VOLUME 1 - ISSUE 3 - INFLAMMATION RESEARCH LIFETIME ACHIEVEMENT AWARD FOR PROFESSOR DEREK WILLOUGHBY

The first Inflammation Lifetime Achievement Award was recently presented by the International Inflammation Research Association (IAIS) to Professor Derek Willoughby. This award recognises those who have made major and extensive contributions to the field of inflammation research over their career. Derek Willoughby received his PhD from Cambridge University and was appointed lecturer in the Pathology/Immunology Department at St. Bartholomew's Medical College, London in the early 1960s, becoming Professor of Experimental Pathology in 1969. He is currently Emeritus Professor and Director of Experimental Pathology at the William Harvey Research Institute. Derek has received numerous distinctions and awards, including the Laureate de l'Academie de Medicine France and the Prix Jansen (1969), and was awarded the Chevalier dans l'Ordre du Merite by President Giscard d'Estaing for services to Anglo-French collaboration in medical research.

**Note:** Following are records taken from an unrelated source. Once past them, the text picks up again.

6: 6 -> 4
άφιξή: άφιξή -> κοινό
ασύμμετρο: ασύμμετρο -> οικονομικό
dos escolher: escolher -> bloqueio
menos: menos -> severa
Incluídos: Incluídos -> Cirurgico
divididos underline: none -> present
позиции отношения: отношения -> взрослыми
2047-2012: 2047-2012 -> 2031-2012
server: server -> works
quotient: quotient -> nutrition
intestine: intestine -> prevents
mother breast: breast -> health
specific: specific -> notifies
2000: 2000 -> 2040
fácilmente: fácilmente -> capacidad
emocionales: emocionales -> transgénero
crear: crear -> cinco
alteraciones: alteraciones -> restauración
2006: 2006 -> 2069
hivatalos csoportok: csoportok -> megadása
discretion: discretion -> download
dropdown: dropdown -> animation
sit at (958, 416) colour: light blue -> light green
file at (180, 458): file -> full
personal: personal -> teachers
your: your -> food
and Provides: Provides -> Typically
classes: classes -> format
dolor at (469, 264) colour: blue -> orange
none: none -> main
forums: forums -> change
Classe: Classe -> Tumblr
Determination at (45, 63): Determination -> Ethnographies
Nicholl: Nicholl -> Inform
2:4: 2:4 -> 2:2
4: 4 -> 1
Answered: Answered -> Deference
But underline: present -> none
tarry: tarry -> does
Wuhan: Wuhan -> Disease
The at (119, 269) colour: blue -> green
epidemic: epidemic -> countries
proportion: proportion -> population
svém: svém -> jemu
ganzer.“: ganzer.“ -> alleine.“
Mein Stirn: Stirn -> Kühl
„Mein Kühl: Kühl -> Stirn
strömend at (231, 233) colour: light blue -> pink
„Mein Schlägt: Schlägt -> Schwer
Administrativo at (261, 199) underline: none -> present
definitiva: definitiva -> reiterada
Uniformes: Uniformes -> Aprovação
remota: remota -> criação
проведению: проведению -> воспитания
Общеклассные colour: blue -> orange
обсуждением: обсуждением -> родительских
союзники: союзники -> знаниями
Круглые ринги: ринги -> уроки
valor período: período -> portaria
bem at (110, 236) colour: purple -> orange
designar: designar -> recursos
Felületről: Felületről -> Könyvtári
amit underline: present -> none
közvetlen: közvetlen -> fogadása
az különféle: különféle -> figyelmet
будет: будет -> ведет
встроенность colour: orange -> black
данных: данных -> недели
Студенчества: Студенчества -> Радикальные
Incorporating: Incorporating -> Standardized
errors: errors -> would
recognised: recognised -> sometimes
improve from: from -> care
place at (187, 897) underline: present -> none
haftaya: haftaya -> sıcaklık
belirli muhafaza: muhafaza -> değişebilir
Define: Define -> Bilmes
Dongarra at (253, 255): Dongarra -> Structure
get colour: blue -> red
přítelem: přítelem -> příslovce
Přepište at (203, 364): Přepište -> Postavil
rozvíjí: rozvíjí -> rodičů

His early work on inflammation demonstrated, using novel models of immune and non-immune inflammation, the sequential release of pharmacologically active mediators: histamine, 5-HT, kinins and prostaglandins. The significance of adenylate and guanylate cyclase was examined in a variety of pleural models of inflammation, and the roles of these enzymes in the mode of action of anti-inflammatory drugs established. Derek has always fostered a close collaboration with clinical rheumatologists, which led to the description of both apatite deposition disease and mixed crystal deposition disease in osteoarthritis. These findings were then applied to relevant animal models using the crystals as an irritant in the pleural cavity.

During studies on cell-mediated immunity (CMI) Derek described one of the first cytokines - Lymph Node Permeability Factor (LNPF). This was capable of reproducing many features of classical CMI reactions and was involved in contact hypersensitivity, thyroiditis, experimental allergic encephalomyelitis, tuberculin reactions, and graft rejection. Anti-LNPF suppressed or markedly reduced pathology in many of these models. Subsequently, it was found in human tissue and related to the intensity of inflammation. The consequences of inflammation, namely tissue destruction, have been a main area of Derek's interest. Air pouch models were used extensively to examine the effects of different types of inflammation on cartilage breakdown. The loss of proteoglycan from cartilage was found to be directly related to granuloma development, itself related to angiogenesis, as well as macrophage derived gelatinase and elastase in its activation. Meanwhile, the methodology developed for this work was used to discover the erosive nature of subsets of osteoarthritic synovial fluids, finding free radical inactivation of ±2-macro-globulin to lead to excessive neutrophil elastase activity. Drug inhibition of angiogenesis significantly suppressed chronically-inflamed tissue and its erosive nature. This led to an examination of the role of angiogenesis in experimental models of tumours, dissecting the role of COX-1 and COX-2 in colorectal tumour angiogenesis, proliferation, and apoptosis, which established that the macrophage plays a central role and that dual inhibition of COX may provide the best growth inhibition in this type of carcinoma.

The role of hemeoxygenase-1 (HO-1), previously unrelated to inflammation, has also been explored by Derek's group, who showed that HO-1 is elevated during, and is responsible for, inflammation resolution. This work has been applied to human chondrocytes to afford protection against blood-induced cell death, for application to autologous transplants. Against the dogma of the period, COX-2 expression was found to be instrumental in inflammation resolution. As a result, the role of cyclopentenone prostaglandins, NFkB and apoptosis in polymorphs and macro-phages during resolution is a new and developing field currently under investigation.

Derek's most recent work has focused on those factors involved in the resolution of the inflammatory process (and seeking new therapeutic targets from the naturally occurring resolution factors). These range from apoptosis to signal transduction mechanisms, in particular the role of NFkB using molecular methods and genetically modified mice, in collaboration with Prof Michael Karin (San Diego USA). Improved methods of topical drug delivery are also being investigated. Many of the models developed for these studies have become industry standards for drug discovery and development. Derek has always had a passion and enthusiasm for this work and has encouraged open dialogue between scientists around the world. In the early 1970's, he began, in collaboration with others, a series of meetings on "Future Trends in Inflammation Research". It was these successes that prompted the initiation of the IAIS meetings in the early 1980's. These encouraged the formation of other inflammation societies and the constitution of the IAIS.

Derek's contributions have been immense and he has published approximately 600 articles over his 45 year career. We would like to congratulate him on an outstanding career in inflammation research and look forward to his continued contributions to this exciting field of science.

The above is an edited version of an article by Dr Alan Lewis, San Diego, California, on behalf of the IAIS Steering Committee).